I am developing a issue logger for my project and am running into an issue when analyzing the logged data. The problem being that this table grows very fast and that the filters used to search on data in the table can vary in almost every way, seeing as we’re not always interested in the same fields. So indexes aren’t really an option.
The table is currently on a MySQL database, with the following structure:
CREATE TABLE `log_issues` (
`id` int(11) unsigned NOT NULL AUTO_INCREMENT,
`id_user` int(11) DEFAULT NULL,
`type` varchar(50) NOT NULL,
`title` varchar(100) NOT NULL DEFAULT '',
`message` mediumtext NOT NULL,
`debug` mediumtext,
`duration` float DEFAULT NULL,
`date` datetime NOT NULL,
PRIMARY KEY (`id`),
KEY `date` (`date`,`title`)
) ENGINE=InnoDB DEFAULT CHARSET=utf8;
Now my question is, how can I run queries on this table when it has millions of entries without having to wait forever for a result? For example just filtering on the id of a user takes forever. I know I can place an index on the id_user portion, but I might want to combine it with other fields, or due to the way the query is generated by the tool that views these logs it might not utilize the indexes properly.

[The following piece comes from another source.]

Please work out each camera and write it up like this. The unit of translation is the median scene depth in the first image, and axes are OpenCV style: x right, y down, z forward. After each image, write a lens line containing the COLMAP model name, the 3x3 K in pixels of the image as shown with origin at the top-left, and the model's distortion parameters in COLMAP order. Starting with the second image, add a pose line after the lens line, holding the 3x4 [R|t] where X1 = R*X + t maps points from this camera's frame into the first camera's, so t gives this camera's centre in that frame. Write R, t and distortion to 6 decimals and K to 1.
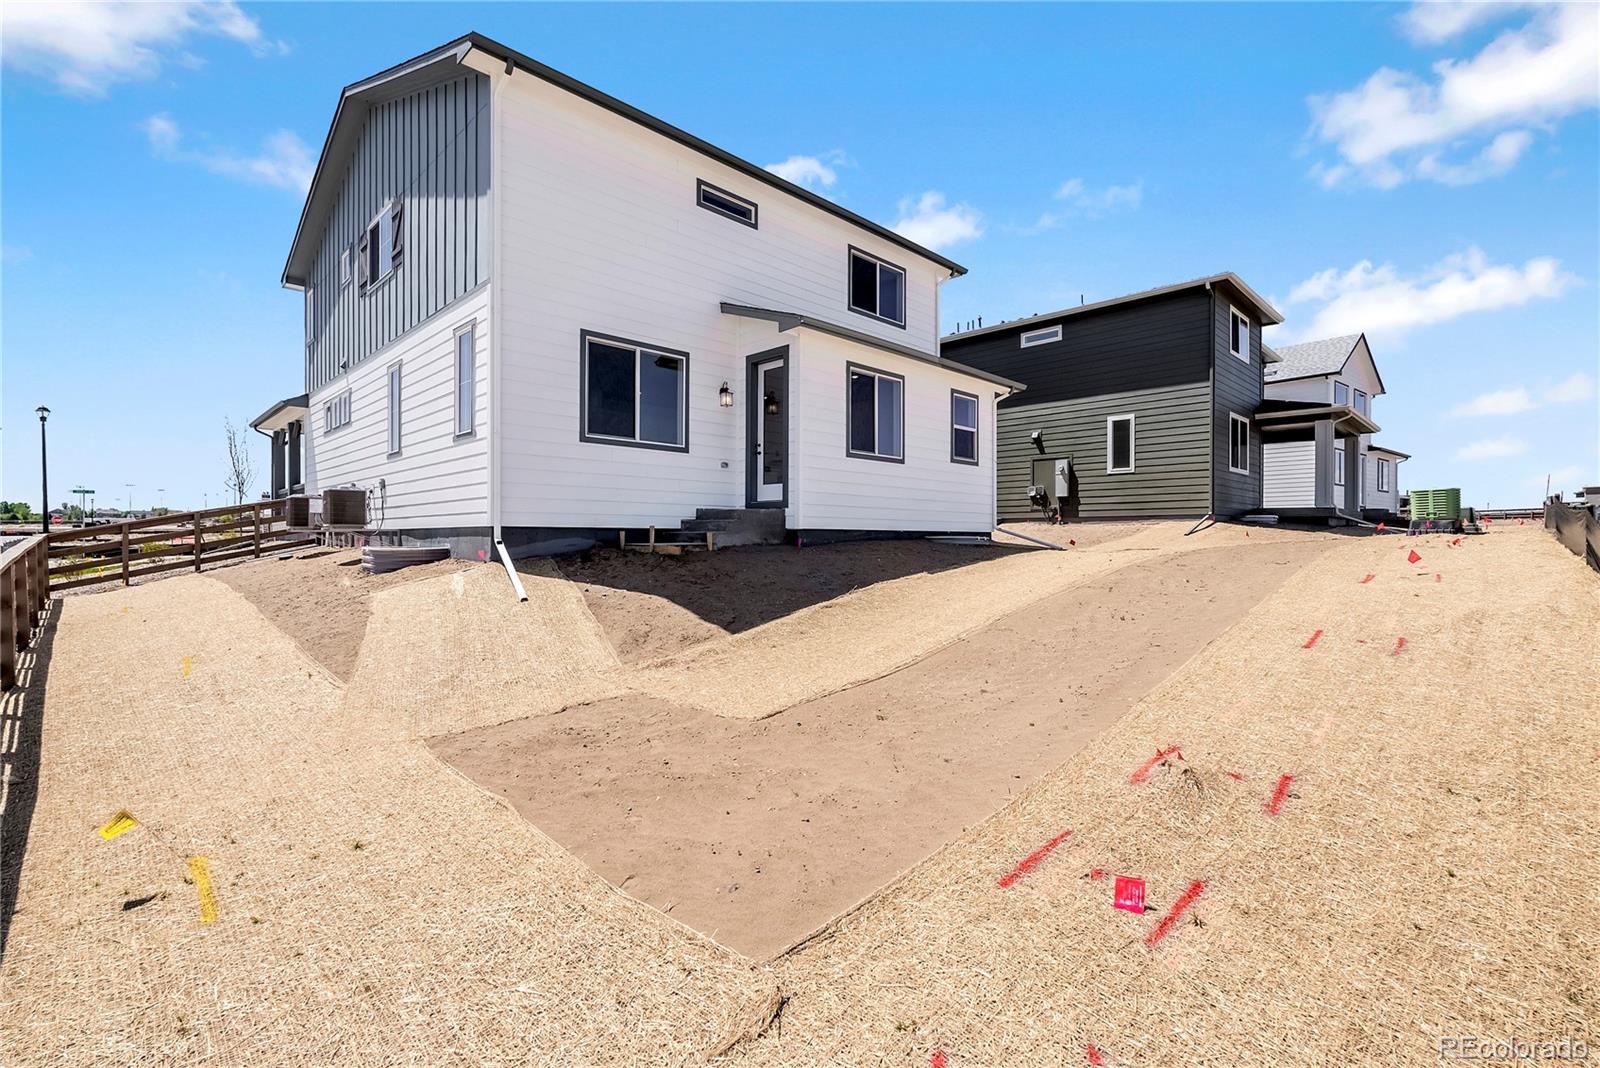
lens RADIAL K [[725.5, 0, 797.0], [0, 725.5, 535.5], [0, 0, 1]] dist [-0.003672, -0.000291]
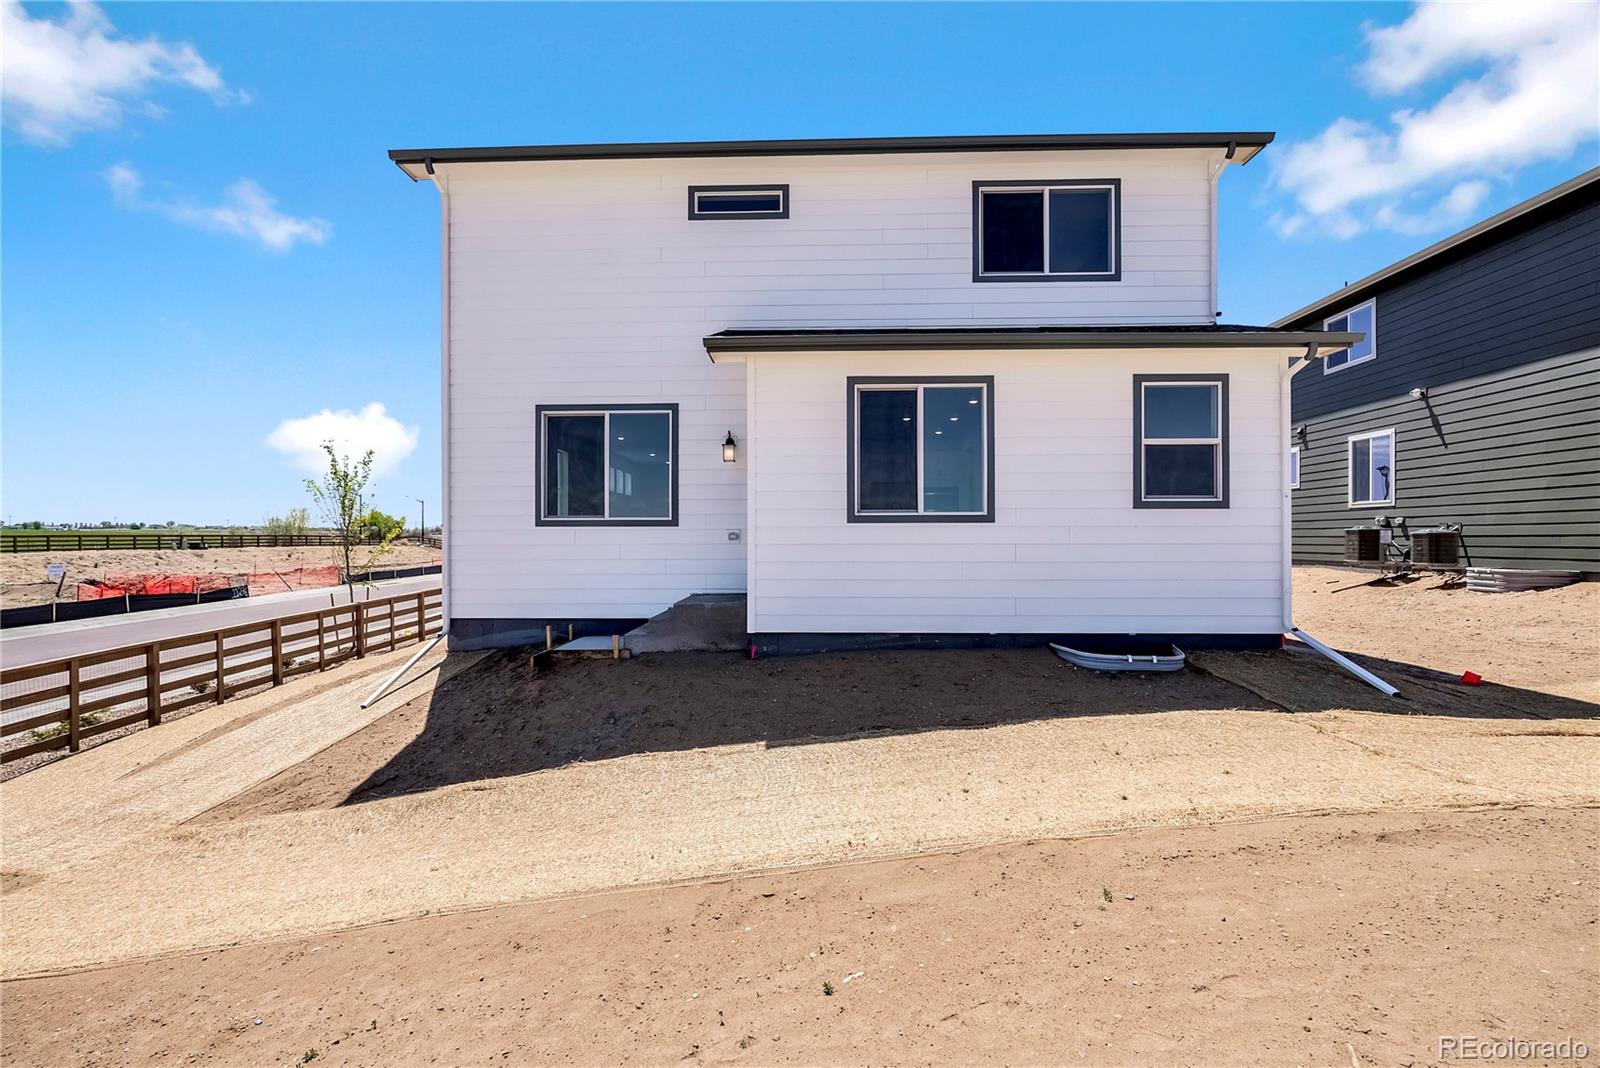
lens RADIAL K [[725.5, 0, 797.0], [0, 725.5, 535.5], [0, 0, 1]] dist [-0.003672, -0.000291]
pose [[0.685370, -0.010312, -0.728122, 0.531751], [0.006554, 0.999947, -0.007993, -0.094265], [0.728165, 0.000705, 0.685401, 0.530265]]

I think I might be better off using MongoDB or a different NoSQL database, but I don’t have any experience with them. Do document based database have an easier time filtering a large dataset without indexes or will I always be stuck with this problem no matter the database?
To summarize:
I have a table with a large amount of data, indexes can’t be used (least not if they need to be ordered) and I need to get results without waiting for over 10 seconds. What technologies can I use?
Any suggestions would be much appreciated.
First you should decide whether you want to remain in RDBMSes land or not. Nowadays it doesn’t make much sense for most scenarios, especially ones with complex data structure or a requirement to scale a lot.
You may want to check RavenDB. You can get a prototype working with it in hours, including the initial learning of concepts there.
Indexes are required anywhere, definitely in any NoSQL too. The real question is how easy it is to create and maintain them. With RavenDB you get hands-free indexing; indexes are created automatically as you go, based on the type of queries you make. It is recommended to pre-define them to reduce staleness, but yet they are the same indexes also when they’re created automatically.
I see in another answer you tackled the issue with Mongo; well, with Raven you don’t HAVE to define indexes yet they will be created for you.